No forecast is produced due to a warning. Without the constant the data must not be stationary.
fit5 <- aus_airpassengers %>%
model(arima021 = ARIMA(Passengers ~ 1 + pdq(0,2,1)))
## Warning: Model specification induces a quadratic or higher order polynomial trend.
## This is generally discouraged, consider removing the constant or reducing the number of differences.
report(fit3)
## Series: Passengers
## Model: ARIMA(2,1,2) w/ drift
##
## Coefficients:
## ar1 ar2 ma1 ma2 constant
## -0.5518 -0.7327 0.5895 1.0000 3.2216
## s.e. 0.1684 0.1224 0.0916 0.1008 0.7224
##
## sigma^2 estimated as 4.031: log likelihood=-96.23
## AIC=204.46 AICc=206.61 BIC=215.43
fit5 %>%
forecast(h=10) %>%
autoplot(aus_airpassengers)
The slope of the forecast seems to be steeper, like it hasn’t been as dampened as the others.

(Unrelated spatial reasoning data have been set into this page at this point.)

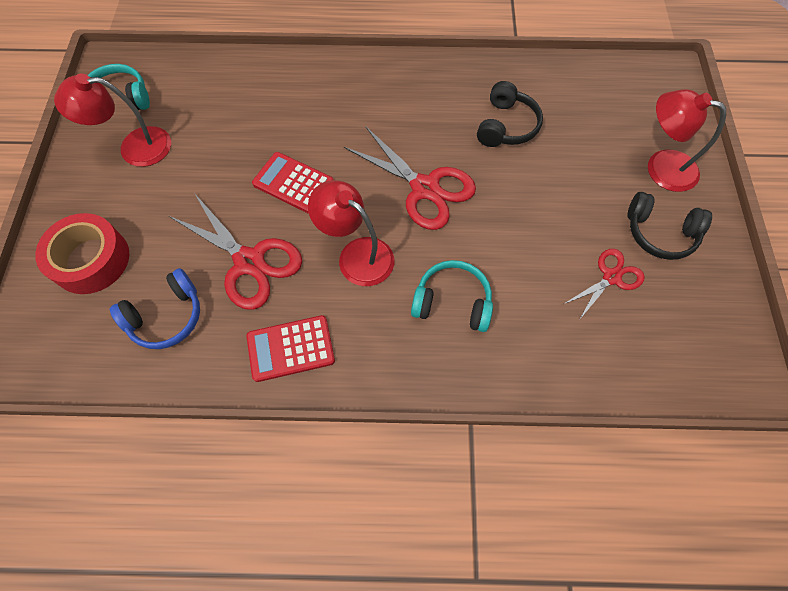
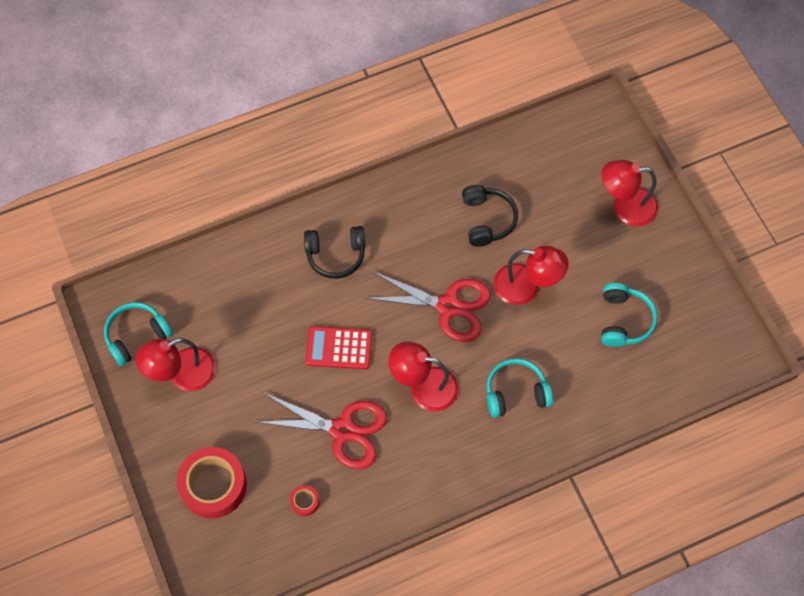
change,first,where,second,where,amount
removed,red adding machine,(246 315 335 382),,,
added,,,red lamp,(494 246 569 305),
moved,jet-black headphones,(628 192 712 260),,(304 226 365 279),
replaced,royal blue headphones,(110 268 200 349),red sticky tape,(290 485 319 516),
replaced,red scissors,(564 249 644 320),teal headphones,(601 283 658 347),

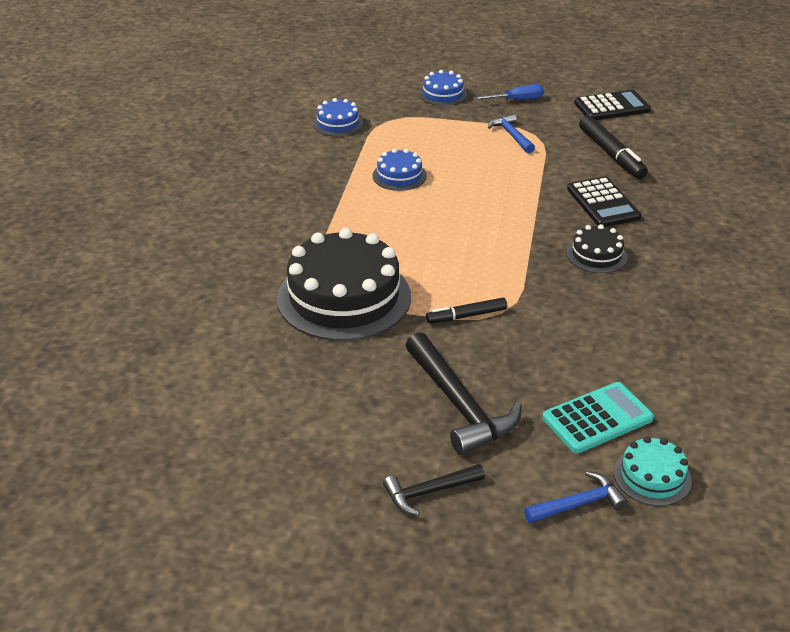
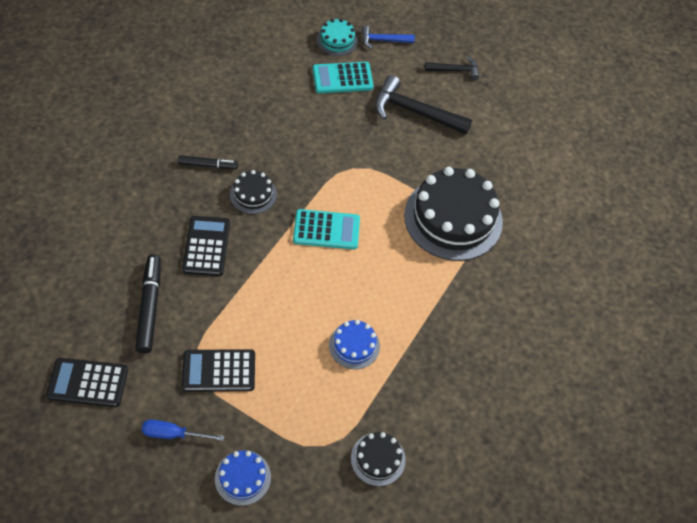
change,first,where,second,where,amount
added,,,teal adding machine,(293 209 360 249),
moved,jet-black marker pen,(426 298 507 323),,(178 155 238 169),
replaced,royal blue hammer,(488 113 535 154),jet-black adding machine,(182 349 255 392),
recoloured,royal blue gateau,(313 98 363 136),jet-black gateau,(351 432 405 486),
turned,jet-black hammer,(405 332 522 455),,(375 75 472 134),60 degrees counterclockwise

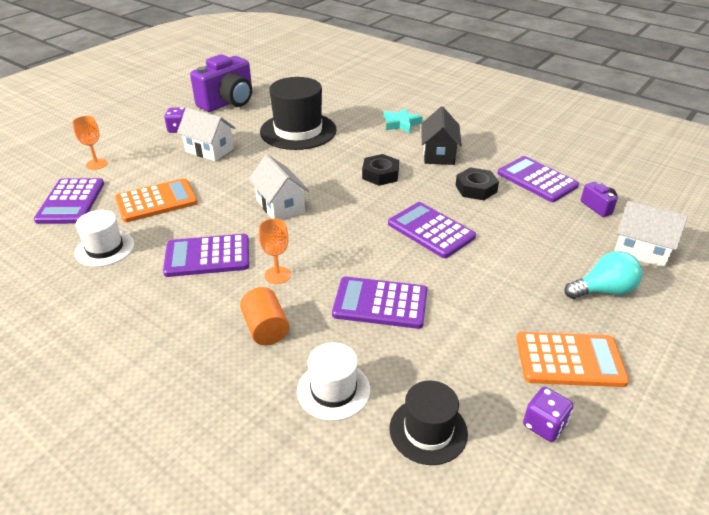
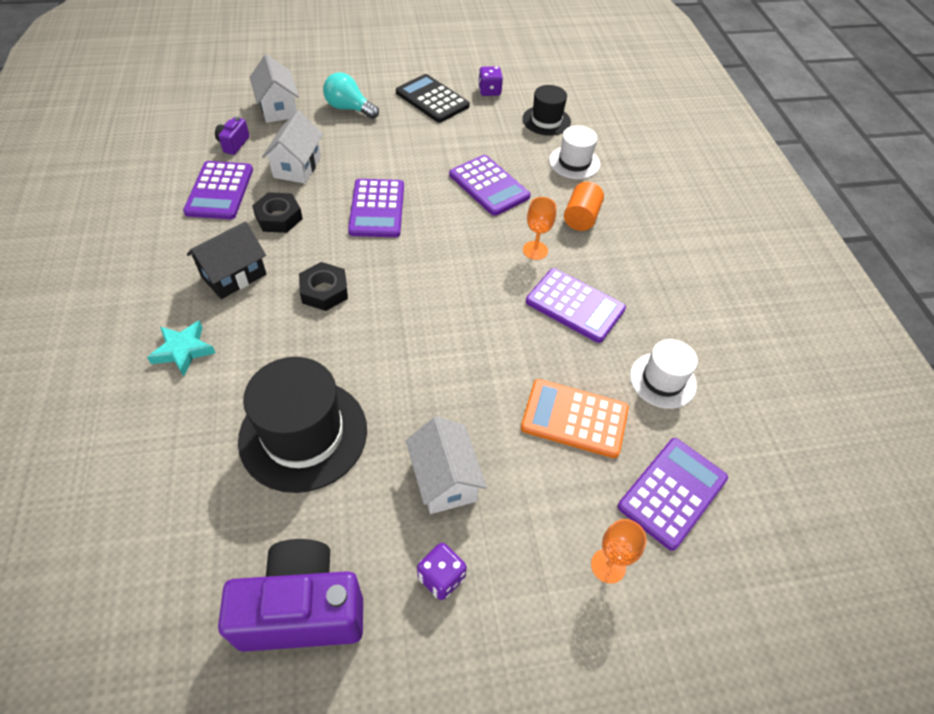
change,first,where,second,where,amount
moved,pure white toy house,(249 154 309 220),,(262 111 323 184),
recoloured,orange-coloured adding machine,(516 332 629 387),jet-black adding machine,(396 74 470 123),

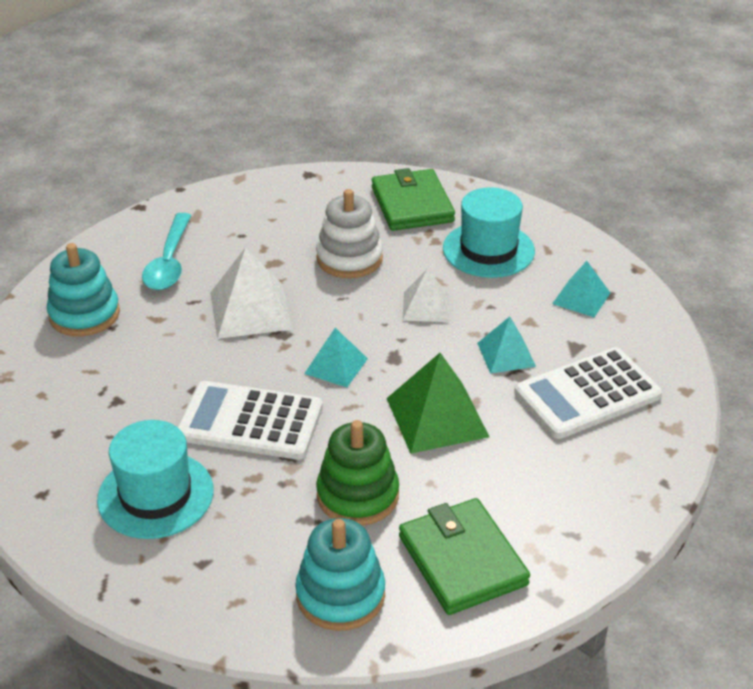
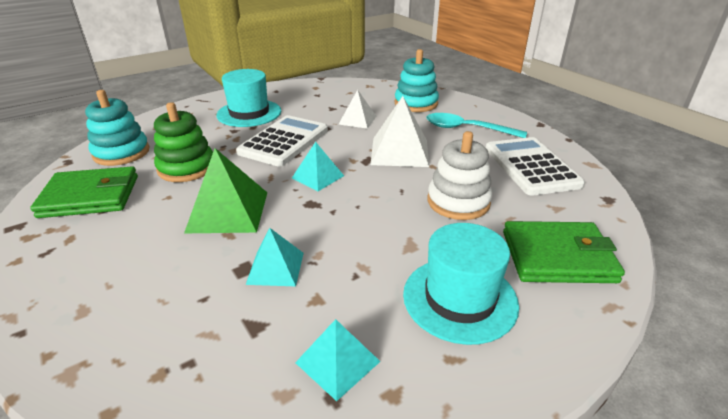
change,first,where,second,where,amount
moved,pure white pyramid shape,(402 270 449 322),,(338 90 376 129),
moved,pure white adding machine,(514 347 662 439),,(486 137 585 196),

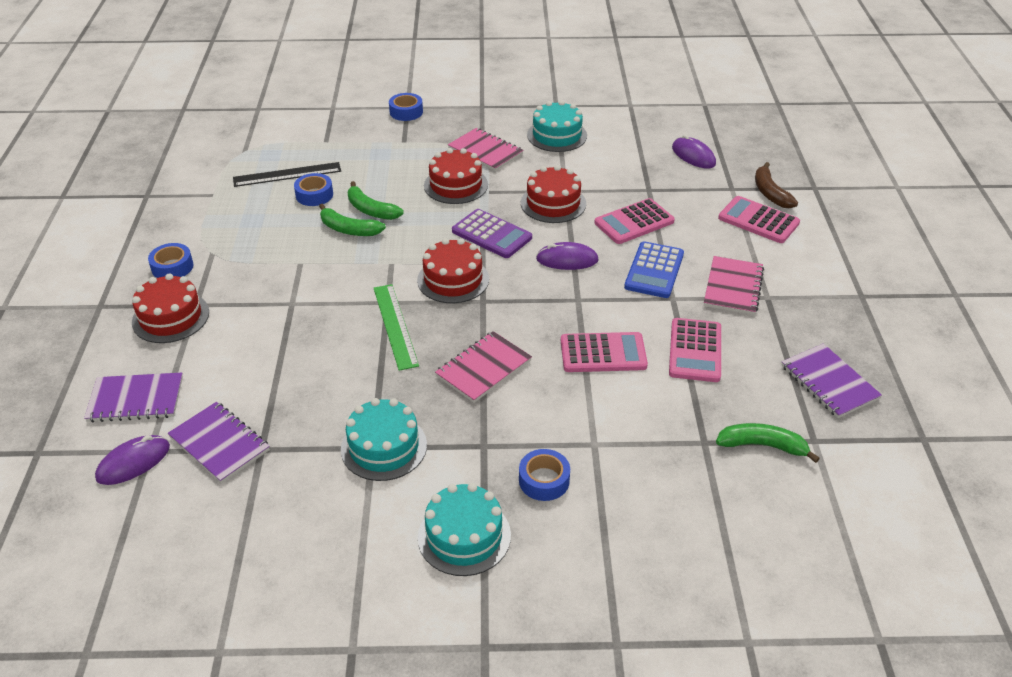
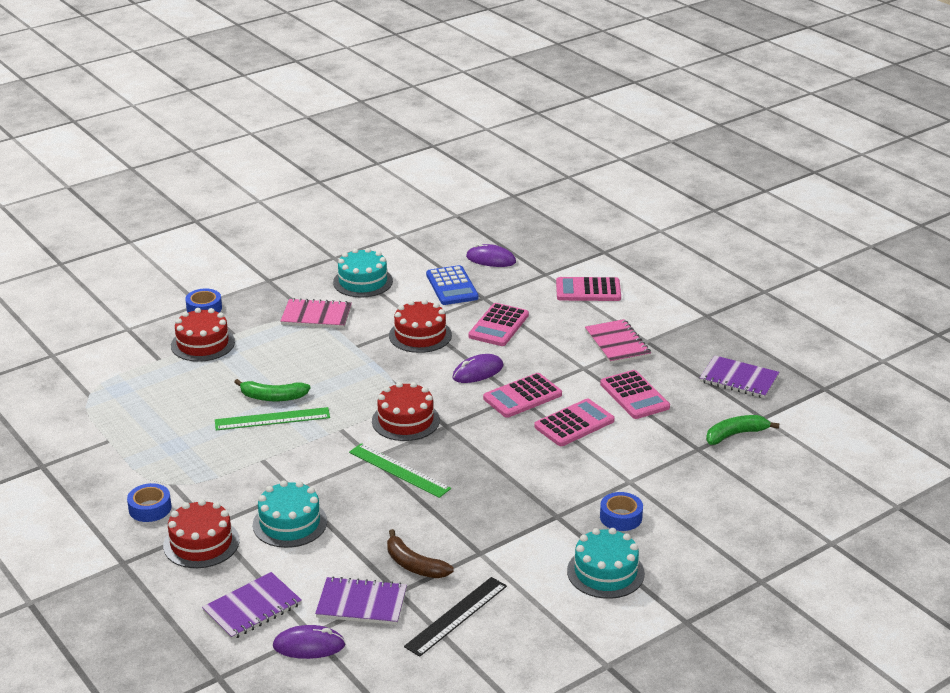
change,first,where,second,where,amount
removed,royal blue sticky tape,(294 173 333 206),,,
removed,rose-pink exercise book,(435 331 532 403),,,
removed,purple adding machine,(452 209 532 258),,,
added,,,rose-pink adding machine,(483 373 562 418),
moved,jet-black straightedge,(233 162 341 187),,(404 577 507 657),
moved,teal gateau,(341 398 427 481),,(253 480 327 548),
moved,red gateau,(424 148 488 204),,(171 308 235 362),
moved,royal blue adding machine,(624 241 684 298),,(426 265 479 305),
moved,brown banana fruit,(755 162 798 208),,(387 529 454 578),
replaced,emerald banana fruit,(319 203 386 236),emerald straightedge,(215 407 330 430),
turned,purple computer mouse,(95 435 170 485),,(273 625 345 659),75 degrees clockwise

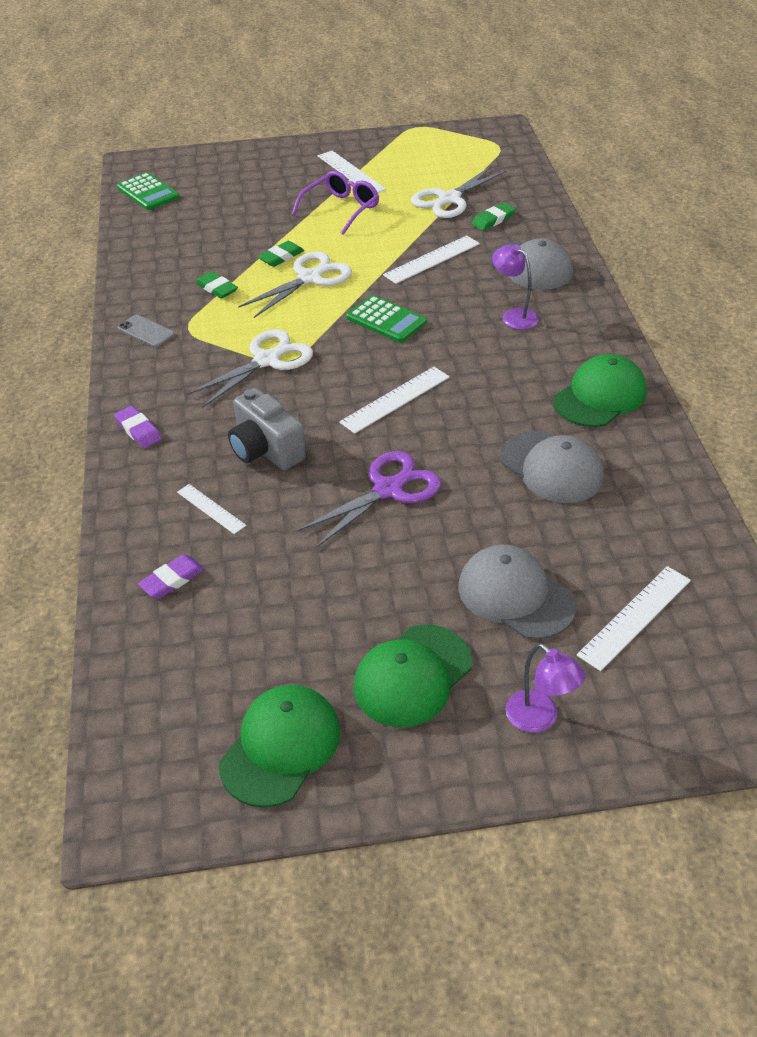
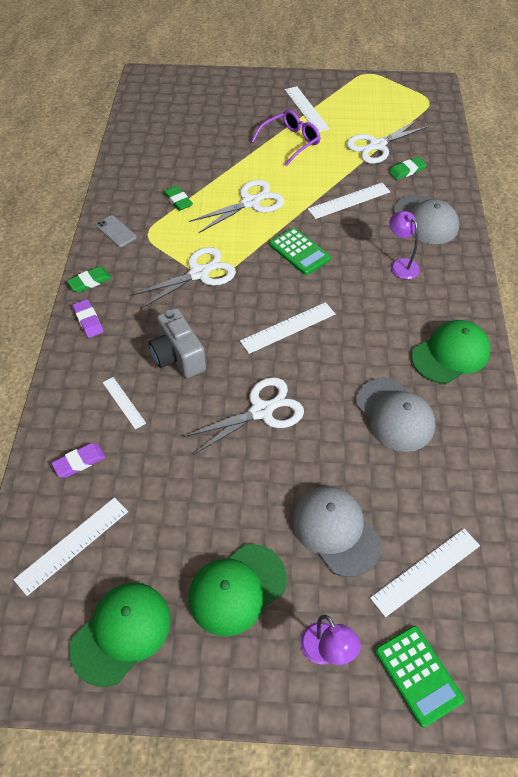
change,first,where,second,where,amount
added,,,pure white straightedge,(14 497 128 596),
moved,emerald adding machine,(117 172 179 210),,(375 626 465 727),
moved,emerald pencil eraser,(258 241 304 267),,(67 267 112 293),
recoloured,purple scissors,(297 451 441 548),pure white scissors,(182 377 304 455),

us_gdp <- global_economy %>%
filter(Country=="United States")
us_gdp %>%
autoplot(GDP)
lambda <- BoxCox.lambda(us_gdp$GDP,method="guerrero")
fit_us_gdp <- us_gdp %>%
model(ARIMA(box_cox(GDP,lambda)))
report(fit_us_gdp)
## Series: GDP
## Model: ARIMA(1,1,0) w/ drift
## Transformation: box_cox(GDP, lambda)
##
## Coefficients:
## ar1 constant
## 0.4586 118.2764
## s.e. 0.1198 9.5123
##
## sigma^2 estimated as 5488: log likelihood=-325.37
## AIC=656.74 AICc=657.19 BIC=662.87
ARIMA(1,1,0) selected.
us_gdp_multi_fit <- us_gdp %>%
model(arima_orig = ARIMA(box_cox(GDP,lambda)),
arima011 = ARIMA(box_cox(GDP,lambda) ~ pdq(0,1,1)),
arima210 = ARIMA(box_cox(GDP,lambda) ~ pdq(2,1,0)),
arima010 = ARIMA(box_cox(GDP,lambda) ~ pdq(0,1,0)))
glance(us_gdp_multi_fit)
## # A tibble: 4 × 9
## Country .model sigma2 log_lik AIC AICc BIC ar_roots ma_roots
## <fct> <chr> <dbl> <dbl> <dbl> <dbl> <dbl> <list> <list>
## 1 United States arima_orig 5488. -325. 657. 657. 663. <cpl [1]> <cpl [0]>
## 2 United States arima011 5698. -326. 659. 659. 665. <cpl [0]> <cpl [1]>
## 3 United States arima210 5589. -325. 659. 660. 667. <cpl [2]> <cpl [0]>
## 4 United States arima010 6785. -332. 668. 668. 672. <cpl [0]> <cpl [0]>
The auto-selected model appears to be the best based on having the lowed AICc value (though the others don’t appear to be far off).
fit_us_gdp %>%
gg_tsresiduals()
Residuals appear to be white noise.
fit_us_gdp %>%
forecast(h=10) %>%
autoplot(us_gdp)
The forecast does appear reasonable, the trend continues wth a similar slope and an exponential shape.
fit_ets <- us_gdp %>%
model(ETS(GDP))
report(fit_ets)
## Series: GDP
## Model: ETS(M,A,N)
## Smoothing parameters:
## alpha = 0.9990876
## beta = 0.5011949
##
## Initial states:
## l[0] b[0]
## 448093333334 64917355687
##
## sigma^2: 7e-04
##
## AIC AICc BIC
## 3190.787 3191.941 3201.089
fit_ets %>%
forecast(h=10) %>%
autoplot(us_gdp)
ETS model appears to have much wider confidence intervals compared to the ARIMA model.